W1211 09:03:40.416682 11044 deprecation_wrapper.py:119] From C:\Users\n174724\.conda\envs\face2bmi\lib\site-packages\keras\callbacks.py:850: The name tf.summary.merge_all is deprecated. Please use tf.compat.v1.summary.merge_all instead.

W1211 09:03:40.418684 11044 deprecation_wrapper.py:119] From C:\Users\n174724\.conda\envs\face2bmi\lib\site-packages\keras\callbacks.py:853: The name tf.summary.FileWriter is deprecated. Please use tf.compat.v1.summary.FileWriter instead.



In [14]:
# print model performance
print('mlp baseline model => mae: %3.2f, mse: %3.2f, cor :%3.2f'%(
score_model(model_mlp_baseline, valid)))
print('mlp model with batch normalization => mae: %3.2f, mse: %3.2f, cor :%3.2f'%(
score_model(model_mlp_bn, valid)))
print('mlp model with batch normalization + extra hidden layer => mae: %3.2f, mse: %3.2f, cor :%3.2f'%(
score_model(model_mlp_bn_h16, valid)))
print('mlp model with batch normalization + wider hidden layer => mae: %3.2f, mse: %3.2f, cor :%3.2f'%(
score_model(model_mlp_bn_h64, valid)))

mlp baseline model => mae: 5.79, mse: 69.34, cor :0.61
mlp model with batch normalization => mae: 3.46, mse: 30.12, cor :0.84
mlp model with batch normalization + extra hidden layer => mae: 3.11, mse: 20.40, cor :0.91
mlp model with batch normalization + wider hidden layer => mae: 2.86, mse: 18.56, cor :0.92


![](https://raw.githubusercontent.com/6chaoran/data-story/master/deep-learning/batch_normalization/tensorboard_mae.png)

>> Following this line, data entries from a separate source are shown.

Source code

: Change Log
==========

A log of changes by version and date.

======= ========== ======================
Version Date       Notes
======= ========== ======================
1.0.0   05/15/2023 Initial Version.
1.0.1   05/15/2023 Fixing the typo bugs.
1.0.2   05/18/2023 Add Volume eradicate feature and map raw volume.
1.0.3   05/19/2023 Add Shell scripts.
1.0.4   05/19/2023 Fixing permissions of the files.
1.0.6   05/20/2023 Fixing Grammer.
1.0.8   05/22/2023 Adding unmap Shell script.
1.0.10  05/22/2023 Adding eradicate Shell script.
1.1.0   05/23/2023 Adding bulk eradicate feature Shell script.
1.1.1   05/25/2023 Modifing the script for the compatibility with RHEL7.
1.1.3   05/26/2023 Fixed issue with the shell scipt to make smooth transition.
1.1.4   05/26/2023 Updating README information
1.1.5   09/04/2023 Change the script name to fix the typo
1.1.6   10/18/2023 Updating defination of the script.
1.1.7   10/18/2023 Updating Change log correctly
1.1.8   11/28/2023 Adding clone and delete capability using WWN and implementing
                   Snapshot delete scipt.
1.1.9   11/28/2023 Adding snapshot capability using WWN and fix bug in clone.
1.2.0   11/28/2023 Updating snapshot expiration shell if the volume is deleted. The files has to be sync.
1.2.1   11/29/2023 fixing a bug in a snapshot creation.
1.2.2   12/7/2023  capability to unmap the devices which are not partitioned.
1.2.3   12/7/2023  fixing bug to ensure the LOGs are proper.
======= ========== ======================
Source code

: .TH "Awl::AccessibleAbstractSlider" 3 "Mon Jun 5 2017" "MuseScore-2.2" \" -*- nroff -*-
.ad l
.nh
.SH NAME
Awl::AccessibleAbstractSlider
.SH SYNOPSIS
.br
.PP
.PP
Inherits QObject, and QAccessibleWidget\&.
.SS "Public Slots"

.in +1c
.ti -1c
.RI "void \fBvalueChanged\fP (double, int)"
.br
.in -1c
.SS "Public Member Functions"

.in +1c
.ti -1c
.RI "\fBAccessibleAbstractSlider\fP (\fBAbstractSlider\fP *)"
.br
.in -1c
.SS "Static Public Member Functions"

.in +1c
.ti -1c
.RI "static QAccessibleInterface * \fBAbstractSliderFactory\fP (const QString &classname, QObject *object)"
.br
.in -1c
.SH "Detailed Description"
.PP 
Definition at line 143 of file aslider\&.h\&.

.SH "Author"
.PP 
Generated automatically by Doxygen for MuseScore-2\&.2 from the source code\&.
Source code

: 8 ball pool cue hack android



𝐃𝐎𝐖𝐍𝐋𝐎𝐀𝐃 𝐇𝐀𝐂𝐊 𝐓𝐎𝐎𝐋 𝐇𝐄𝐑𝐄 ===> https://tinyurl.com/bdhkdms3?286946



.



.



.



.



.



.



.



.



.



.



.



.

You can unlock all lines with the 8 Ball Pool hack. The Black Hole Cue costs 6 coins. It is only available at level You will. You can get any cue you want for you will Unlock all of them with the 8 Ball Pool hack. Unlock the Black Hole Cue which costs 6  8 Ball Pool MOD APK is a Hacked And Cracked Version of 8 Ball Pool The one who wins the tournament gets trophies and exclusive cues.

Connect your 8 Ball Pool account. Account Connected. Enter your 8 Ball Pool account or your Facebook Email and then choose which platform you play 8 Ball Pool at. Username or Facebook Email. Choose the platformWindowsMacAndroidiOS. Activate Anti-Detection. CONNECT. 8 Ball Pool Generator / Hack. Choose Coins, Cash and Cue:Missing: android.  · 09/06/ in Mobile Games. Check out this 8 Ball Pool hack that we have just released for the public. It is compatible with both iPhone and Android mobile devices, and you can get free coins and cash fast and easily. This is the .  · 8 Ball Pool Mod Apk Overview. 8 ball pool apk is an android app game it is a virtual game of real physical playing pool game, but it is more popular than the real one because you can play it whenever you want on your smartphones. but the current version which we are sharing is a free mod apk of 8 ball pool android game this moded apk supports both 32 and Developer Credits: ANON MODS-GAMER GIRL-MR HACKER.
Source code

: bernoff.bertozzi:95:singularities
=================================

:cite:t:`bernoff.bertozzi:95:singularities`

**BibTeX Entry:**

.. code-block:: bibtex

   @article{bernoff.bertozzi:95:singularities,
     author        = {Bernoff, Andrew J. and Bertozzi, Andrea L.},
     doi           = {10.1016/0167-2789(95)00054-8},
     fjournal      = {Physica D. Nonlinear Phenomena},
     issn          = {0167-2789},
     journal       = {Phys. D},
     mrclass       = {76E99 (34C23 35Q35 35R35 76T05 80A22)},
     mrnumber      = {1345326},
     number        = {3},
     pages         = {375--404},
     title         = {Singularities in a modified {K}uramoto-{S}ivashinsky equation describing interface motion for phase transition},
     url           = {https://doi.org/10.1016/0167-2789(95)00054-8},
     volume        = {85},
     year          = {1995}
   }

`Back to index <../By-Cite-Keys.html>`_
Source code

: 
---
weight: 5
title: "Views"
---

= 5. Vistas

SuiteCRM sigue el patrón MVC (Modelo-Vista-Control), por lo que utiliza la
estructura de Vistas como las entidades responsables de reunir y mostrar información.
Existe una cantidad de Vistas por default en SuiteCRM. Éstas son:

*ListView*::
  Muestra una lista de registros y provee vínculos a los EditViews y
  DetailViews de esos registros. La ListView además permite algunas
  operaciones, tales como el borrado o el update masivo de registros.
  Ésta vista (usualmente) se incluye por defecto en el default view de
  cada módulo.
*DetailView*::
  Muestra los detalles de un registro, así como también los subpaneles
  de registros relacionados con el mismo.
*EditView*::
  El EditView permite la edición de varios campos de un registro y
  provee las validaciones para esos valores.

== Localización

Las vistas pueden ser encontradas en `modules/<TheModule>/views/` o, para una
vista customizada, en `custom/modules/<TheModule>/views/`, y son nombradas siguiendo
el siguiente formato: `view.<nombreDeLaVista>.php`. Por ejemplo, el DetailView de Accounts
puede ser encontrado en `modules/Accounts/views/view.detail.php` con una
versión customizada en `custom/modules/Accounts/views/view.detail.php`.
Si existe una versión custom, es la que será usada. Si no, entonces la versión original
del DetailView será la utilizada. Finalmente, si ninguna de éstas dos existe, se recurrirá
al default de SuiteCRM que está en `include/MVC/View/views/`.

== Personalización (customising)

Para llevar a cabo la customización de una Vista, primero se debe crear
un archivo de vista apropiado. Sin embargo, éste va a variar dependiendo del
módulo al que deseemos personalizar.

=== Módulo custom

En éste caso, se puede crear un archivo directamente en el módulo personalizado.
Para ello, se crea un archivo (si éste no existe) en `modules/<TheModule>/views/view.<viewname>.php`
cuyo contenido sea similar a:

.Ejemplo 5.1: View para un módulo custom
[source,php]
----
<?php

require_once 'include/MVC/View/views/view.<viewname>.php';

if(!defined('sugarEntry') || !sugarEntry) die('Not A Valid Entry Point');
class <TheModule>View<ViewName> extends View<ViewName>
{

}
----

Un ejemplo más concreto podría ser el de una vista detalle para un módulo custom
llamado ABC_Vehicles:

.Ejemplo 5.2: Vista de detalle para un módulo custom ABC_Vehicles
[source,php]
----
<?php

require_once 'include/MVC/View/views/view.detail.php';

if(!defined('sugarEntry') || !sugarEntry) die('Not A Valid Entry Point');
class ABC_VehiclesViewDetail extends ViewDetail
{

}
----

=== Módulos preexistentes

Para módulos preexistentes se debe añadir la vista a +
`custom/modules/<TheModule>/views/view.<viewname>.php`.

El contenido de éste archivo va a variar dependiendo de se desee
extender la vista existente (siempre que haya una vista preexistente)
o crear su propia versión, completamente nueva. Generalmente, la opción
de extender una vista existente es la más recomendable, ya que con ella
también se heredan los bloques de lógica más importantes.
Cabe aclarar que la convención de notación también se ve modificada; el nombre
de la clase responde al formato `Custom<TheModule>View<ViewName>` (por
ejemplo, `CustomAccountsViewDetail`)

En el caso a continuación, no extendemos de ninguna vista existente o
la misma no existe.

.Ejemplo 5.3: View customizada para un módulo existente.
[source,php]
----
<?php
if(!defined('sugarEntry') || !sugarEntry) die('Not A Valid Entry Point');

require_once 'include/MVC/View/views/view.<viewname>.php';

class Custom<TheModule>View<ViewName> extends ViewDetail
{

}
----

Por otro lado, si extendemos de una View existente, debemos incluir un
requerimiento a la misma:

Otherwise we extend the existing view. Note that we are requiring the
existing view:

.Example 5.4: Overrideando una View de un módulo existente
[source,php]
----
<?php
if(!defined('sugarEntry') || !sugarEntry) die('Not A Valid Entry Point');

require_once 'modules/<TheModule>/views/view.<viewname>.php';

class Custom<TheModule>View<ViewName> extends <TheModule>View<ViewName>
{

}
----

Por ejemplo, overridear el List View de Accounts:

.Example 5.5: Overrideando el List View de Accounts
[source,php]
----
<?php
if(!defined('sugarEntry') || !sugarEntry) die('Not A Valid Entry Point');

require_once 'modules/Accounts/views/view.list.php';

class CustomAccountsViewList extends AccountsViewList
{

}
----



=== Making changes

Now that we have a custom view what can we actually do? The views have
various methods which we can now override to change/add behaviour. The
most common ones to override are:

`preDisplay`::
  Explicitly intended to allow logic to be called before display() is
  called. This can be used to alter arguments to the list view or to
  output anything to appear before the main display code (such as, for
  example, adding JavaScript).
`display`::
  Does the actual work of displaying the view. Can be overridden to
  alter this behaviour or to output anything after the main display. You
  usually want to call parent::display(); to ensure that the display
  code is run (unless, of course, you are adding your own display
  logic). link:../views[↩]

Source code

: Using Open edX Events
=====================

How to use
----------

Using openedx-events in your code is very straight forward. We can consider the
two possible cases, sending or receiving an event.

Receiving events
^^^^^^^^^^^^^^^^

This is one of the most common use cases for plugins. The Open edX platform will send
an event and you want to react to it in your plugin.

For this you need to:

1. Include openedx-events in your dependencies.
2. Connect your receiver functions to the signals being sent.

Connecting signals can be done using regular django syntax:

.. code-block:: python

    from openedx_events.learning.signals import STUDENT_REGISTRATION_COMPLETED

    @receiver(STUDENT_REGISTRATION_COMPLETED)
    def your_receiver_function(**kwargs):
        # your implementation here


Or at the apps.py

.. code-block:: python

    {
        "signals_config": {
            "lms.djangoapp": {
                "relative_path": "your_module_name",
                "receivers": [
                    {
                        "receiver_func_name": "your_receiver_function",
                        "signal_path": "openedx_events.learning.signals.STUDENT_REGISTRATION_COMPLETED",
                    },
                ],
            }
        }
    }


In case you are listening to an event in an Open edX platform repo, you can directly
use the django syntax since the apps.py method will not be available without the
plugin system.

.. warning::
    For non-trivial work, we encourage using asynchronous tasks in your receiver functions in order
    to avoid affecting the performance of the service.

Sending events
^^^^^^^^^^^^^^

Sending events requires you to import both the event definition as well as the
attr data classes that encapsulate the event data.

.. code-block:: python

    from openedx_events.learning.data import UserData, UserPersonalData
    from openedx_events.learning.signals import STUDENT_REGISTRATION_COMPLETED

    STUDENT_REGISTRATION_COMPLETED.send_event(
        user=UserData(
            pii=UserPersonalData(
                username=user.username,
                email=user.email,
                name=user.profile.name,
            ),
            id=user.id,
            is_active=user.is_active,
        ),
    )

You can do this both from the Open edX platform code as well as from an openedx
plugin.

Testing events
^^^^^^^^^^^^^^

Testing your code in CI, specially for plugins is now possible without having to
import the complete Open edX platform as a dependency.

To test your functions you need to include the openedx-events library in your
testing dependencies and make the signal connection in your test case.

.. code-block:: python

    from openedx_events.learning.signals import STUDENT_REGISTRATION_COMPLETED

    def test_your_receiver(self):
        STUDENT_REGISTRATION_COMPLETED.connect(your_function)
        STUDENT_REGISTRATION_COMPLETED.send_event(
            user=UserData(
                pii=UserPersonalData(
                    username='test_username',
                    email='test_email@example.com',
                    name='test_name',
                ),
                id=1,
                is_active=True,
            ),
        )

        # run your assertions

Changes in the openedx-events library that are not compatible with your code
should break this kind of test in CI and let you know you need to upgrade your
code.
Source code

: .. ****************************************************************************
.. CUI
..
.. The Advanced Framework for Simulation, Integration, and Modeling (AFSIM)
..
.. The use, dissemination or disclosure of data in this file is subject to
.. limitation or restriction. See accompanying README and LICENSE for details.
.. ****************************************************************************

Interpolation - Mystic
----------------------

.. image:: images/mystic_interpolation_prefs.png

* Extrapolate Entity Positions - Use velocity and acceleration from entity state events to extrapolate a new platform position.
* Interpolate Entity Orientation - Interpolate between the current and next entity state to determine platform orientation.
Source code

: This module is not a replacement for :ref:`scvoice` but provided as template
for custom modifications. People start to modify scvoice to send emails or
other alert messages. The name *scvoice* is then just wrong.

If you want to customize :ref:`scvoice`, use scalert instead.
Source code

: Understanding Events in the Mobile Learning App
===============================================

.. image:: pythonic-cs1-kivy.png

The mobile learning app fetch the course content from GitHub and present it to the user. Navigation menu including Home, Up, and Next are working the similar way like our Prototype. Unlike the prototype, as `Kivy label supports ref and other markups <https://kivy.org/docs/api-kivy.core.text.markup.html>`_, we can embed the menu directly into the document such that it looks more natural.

With the linear model baseline, MAE@ 3.79:

* NN baseline: premature stopped (because of early stop callback) with MAE @ 5.79
* NN+ Batch Normalization: stably converged with MAE @ 3.46

Increase the complexity of NN, on top with batch normalization:

* NN+ BN + hidden 16-dimension layer: MAE @ 3.11
* NN+ BN + hidden 64-dimension layer: MAE @ 2.86

Just an additional hidden dense layer makes neural network outperforms the linear model, with help of batch normalization layers.

To conclude, batch normalization clearly make the neural network  stable and it’s essential for complex and deep neural network to speed up the model convergence.